I do love Ice Hockey. But being if you reside in the UK it is a luxury. You don’t get to watch much of it. If you are a fan of the New York Rangers sometimes that’s a blessing in disguise!
As a hockey fan, you are partially required, I think by law, to be at least a passing fan of the amazing kid’s movie: “The Mighty Ducks” there isn’t a wealth of good hockey movies is there? There’s that one with the chimp that plays but that’s god-awful.
In the aforementioned Disney classic, Emilio Estevez is awesome as the reluctant Coach Bombay, only taking on the role to appease the courts due to his indiscretions before eventually warming to the role and his team, slowly he transforms the Ducks into a skating powerhouse.
But the film does raise a question that has always puzzled me and if you are a fan of NHL and the film it’s probably crossed your mind too. Is the famous “flying V” even a legal move? Okay so it also crossed my mind if a puck can actually break through a net purely having been hit really hard…it probably cannot.
The ref tells us
Well apparently I’m not the only one who has asked and fortunately former NHL ref, Kerry Fraser has the answer. Here it is:
“Upon further review, the Mighty Ducks remained onside as the puck was advanced to Jessie Hall at the front of the Flying-V just prior to crossing their attacking blue line. The Flying-V moved up ice as Harry Hall of the Mighty Ducks carried the puck from a protected, safe and legal position at the back of the V. Just prior to gaining their attacking blue line, the puck was passed through the legs and onto the stick of the lead Duck in the V; #9 Jessie Hall.”

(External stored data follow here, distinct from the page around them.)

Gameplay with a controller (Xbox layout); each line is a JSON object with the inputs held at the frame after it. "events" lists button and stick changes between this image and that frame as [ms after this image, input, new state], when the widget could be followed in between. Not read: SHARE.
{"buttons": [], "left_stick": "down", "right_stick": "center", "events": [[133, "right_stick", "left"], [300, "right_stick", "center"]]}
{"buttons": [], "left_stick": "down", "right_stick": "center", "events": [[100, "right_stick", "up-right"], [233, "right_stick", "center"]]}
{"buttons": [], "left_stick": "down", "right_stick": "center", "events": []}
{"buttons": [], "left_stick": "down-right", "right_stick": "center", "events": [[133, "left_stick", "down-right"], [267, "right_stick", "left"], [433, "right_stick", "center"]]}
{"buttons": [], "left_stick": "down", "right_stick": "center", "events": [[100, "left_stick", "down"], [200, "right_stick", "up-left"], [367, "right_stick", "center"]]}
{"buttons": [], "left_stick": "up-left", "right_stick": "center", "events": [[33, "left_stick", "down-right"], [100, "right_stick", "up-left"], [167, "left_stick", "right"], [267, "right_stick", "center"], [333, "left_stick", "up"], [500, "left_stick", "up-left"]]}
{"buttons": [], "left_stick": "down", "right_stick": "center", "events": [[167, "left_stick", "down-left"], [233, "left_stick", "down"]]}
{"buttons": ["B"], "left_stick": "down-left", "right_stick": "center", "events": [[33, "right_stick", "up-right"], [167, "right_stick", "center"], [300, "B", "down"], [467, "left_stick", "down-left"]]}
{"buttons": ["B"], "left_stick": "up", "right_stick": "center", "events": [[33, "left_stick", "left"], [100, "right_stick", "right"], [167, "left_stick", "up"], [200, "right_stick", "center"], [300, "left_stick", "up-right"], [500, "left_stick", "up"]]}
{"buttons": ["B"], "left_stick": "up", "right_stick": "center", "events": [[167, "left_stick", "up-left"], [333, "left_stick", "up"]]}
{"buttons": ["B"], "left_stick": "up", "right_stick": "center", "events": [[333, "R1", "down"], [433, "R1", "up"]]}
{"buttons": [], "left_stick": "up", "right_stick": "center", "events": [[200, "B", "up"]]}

“After gaining possession of the puck, Jessie Hall advanced the puck across the leading edge of the blue line with his stick and then pulled up to protect the puck from defenders and to allow his wingers to attack the net. Once the puck crosses the leading edge of the blue line all attacking players are eligible to enter the zone and deemed to be on-side. It is also important to note that an attacking player’s skates and not that of his stick are the determining factor in all instances in deciding an off-side as per rule 83. A player is off-side when both skates are completely over the leading edge of the blue line prior to the puck crossing that same leading edge. Jessie Hall got the puck across the leading edge of the attacking blue line and his teammates then entered the zone legally on-side.”
“Further to this rule a player actually controlling the puck, who crosses the line ahead of the puck shall not be considered off-side. If the attacking player is deemed to have “possession and control” of the puck he can actually skate backwards across the blue line with the puck on his stick. (In this situation the player’s skates are allowed to cross the leading edge of the blue line prior to the puck!)”
So why isn’t it used?
So there you have it. The flying V is legal and could be used in the NHL today. Tactically it is probably about as likely as the ending of The Longest Yard. With it confounding final play to take the final points. Why are sports movies always so contrived? Just for once I’d like to see a movie where the protagonist’s team lose in the finale…wait a second doesn’t that happen in Bring It On?